Some Insights on Island’s Hometown Power Supply

Some Insights on Island’s Hometown Power Supply

In light of recent events in the North Bay: wildfires likely sparked by electric equipment, public saftey power shutdowns (PSPS) and other activities by Pacific Gas and Electric Co. (PG&E) spurred several Alamedans to contact the Alameda Sun with questions related to the City of Alameda’s proprietary electric utility, Alameda Municipal Power (AMP), founded in 1887. 

According to AMP spokesperson Kathleen Haley, AMP has responsibility for maintaining the electric equipment in Alameda. 

“As part of AMP’s system maintenance programs, we regularly patrol our circuits to ensure overhead line clearances are adequate and meet regulatory requirements,” stated Haley in an email. “Overall, AMP’s electric system is maintained according to regulatory requirements, manufacturers’ recommendations and prudent engineering assessment and practices.” 

AMP also employs the services of an arborist for tree maintenance and has a regular tree-trimming program in place. 

The relationship with PG&E
AMP owns and operates the distribution system inside Alameda. Entities such as PG&E control the larger transmission grid, outside of AMP’s jurisdiction, which is controlled by the California Independent System Operator (CAISO). The electricity produced at generation sources is carried over those transmission lines to Alameda. Some portions of these transmission lines may run through high fire-threat areas and be subject to shut-offs, according to Haley.  

If transmission lines in a specific area of Northern California are de-energized by PG&E and CAISO, “AMP has engineered its electric system to be redundant and has developed contingency plans to ‘switch’ to a different set of transmission lines, thereby reducing the likelihood of rolling blackouts or power shut-offs in Alameda,” stated Haley. “Should one of AMP’s generation sources become impacted, AMP has the ability to obtain supplemental energy resources, which also reduces the likelihood of a power shut-off affecting Alameda.”

Haley also explained that while power is generated on the Island, which might be helpful in supporting the grid, AMP is not able to disconnect from the wider grid and run independently as a microgrid.

Pump power
The city’s storm and sewer-pumping facilities are maintained by the city’s Public Works (PW) department. Some pumps have stationary, back-up generators on site while the rest are equipped for portable, plug-in generators. PW performs monthly maintenance checks and refuels the generators to ensure their performance as a back-up power source during a power outage. Power for the water supply in homes and businesses is under the jurisdiction of East Bay Municipal Utilities District.

When would AMP shut down?
According to Haley, utilities are required by law to develop a wildfire mitigation plan if there is a significant risk of catastrophic wildfire resulting from electrical lines and equipment in their service territory. Alameda is located in a geographical area classified as a Tier 1 by the California Public Utilities Commission (CPUC) Fire-Threat Map, which means it has an extremely low likelihood of utility-associated wildfire threat.

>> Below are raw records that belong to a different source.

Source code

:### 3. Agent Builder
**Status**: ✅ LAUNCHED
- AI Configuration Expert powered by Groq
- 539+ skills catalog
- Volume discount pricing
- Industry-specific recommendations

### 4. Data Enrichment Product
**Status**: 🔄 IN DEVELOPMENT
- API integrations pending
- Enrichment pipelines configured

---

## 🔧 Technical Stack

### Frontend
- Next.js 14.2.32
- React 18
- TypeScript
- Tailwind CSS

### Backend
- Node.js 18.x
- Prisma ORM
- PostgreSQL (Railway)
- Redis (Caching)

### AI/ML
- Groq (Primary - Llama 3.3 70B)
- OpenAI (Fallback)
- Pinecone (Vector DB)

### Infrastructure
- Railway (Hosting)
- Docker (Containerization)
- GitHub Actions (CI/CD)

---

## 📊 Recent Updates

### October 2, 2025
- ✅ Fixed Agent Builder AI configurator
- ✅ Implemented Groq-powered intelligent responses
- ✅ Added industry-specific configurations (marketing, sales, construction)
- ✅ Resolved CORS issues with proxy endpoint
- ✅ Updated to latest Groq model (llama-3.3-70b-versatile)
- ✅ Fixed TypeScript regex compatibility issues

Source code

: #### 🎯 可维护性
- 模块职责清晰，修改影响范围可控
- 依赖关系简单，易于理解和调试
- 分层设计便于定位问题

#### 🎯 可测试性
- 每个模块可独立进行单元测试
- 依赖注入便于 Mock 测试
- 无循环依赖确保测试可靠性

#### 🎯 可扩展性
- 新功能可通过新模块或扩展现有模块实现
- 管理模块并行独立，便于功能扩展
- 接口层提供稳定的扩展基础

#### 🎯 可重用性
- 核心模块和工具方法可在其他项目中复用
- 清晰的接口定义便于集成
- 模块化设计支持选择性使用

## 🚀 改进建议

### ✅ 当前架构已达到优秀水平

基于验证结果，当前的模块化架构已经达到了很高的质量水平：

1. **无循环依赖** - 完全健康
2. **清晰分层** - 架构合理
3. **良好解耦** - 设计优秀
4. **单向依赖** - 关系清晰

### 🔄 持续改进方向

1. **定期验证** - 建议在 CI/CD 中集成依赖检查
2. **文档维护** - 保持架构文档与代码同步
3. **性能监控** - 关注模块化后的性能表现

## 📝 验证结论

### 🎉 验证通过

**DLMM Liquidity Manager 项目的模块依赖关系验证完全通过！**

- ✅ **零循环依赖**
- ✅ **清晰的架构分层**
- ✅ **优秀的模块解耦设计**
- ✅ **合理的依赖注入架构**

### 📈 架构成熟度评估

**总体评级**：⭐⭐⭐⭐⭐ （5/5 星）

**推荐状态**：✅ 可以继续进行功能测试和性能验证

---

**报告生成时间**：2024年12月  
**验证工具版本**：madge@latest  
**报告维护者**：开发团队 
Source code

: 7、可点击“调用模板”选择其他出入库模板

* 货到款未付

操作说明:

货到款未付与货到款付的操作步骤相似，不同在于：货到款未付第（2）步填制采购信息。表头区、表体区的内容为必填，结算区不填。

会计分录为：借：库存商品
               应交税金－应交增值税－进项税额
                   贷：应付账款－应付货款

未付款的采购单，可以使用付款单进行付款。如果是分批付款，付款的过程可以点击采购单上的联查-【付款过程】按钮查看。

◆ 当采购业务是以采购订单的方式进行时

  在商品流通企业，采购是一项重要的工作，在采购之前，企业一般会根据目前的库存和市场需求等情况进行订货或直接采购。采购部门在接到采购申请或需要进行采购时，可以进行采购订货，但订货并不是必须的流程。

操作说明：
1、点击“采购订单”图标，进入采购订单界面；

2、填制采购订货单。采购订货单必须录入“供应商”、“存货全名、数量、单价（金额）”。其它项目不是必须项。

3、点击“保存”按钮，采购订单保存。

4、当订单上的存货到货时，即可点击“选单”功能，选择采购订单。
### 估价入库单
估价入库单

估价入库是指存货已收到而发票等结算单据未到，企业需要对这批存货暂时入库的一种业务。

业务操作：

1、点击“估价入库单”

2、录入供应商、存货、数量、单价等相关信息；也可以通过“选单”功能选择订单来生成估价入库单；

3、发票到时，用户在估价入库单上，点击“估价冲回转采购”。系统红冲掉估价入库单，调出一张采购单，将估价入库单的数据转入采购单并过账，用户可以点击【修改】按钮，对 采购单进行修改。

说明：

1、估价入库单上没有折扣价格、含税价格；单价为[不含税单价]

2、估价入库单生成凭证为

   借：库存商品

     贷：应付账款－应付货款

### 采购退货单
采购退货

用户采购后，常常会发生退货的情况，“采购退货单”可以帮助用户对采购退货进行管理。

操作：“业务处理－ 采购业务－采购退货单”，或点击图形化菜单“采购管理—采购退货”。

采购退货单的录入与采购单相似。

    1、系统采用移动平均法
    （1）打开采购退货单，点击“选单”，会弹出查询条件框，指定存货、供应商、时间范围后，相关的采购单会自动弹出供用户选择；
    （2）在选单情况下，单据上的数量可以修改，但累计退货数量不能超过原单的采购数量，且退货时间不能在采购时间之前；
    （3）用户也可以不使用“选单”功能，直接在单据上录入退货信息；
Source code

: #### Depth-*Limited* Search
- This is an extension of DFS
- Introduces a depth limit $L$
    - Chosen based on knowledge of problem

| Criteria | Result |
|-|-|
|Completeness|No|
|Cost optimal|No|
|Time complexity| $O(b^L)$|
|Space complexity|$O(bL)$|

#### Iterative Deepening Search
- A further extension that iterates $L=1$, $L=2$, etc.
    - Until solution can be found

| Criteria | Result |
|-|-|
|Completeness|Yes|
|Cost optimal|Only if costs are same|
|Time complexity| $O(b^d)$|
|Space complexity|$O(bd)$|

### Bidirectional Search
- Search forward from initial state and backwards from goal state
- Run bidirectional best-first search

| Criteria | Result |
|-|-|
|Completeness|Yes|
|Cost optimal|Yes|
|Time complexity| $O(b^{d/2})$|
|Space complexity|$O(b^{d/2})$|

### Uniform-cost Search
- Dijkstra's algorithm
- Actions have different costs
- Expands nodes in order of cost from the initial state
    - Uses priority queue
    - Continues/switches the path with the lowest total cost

AMP’s generation sources are outside of the boundaries of AMP’s service territory and managed by the Northern California Power Agency (NCPA). NCPA and associated organizations have the responsibility to address wildfire mitigation requirements for power resources and related infrastructure.

“The potential for a public safety power shut-off in Alameda really comes down to the transmission lines carrying AMP’s electricity to the city,” stated Haley. “Some of these transmission lines may run through high fire-threat areas, and it is possible PG&E and CAISO could determine it’s necessary to de-energize them. AMP has contingency plans in place to power the Island in the event one transmission pathway is affected and will discuss this in advance with PG&E.  If it looks as though none of the transmission pathways is available to AMP, we may need to announce a PSPS.”

Should it become necessary to issue a PSPS in Alameda, AMP, City of Alameda and the police and fire departments will use all available channels to communicate to Alamedans as quickly as possible. When possible, PG&E will aim to notify AMP 24 to 48 hours prior to a shut-off and immediately before it. After the extreme weather is over, the lines will be inspected before power is restored, according to Haley.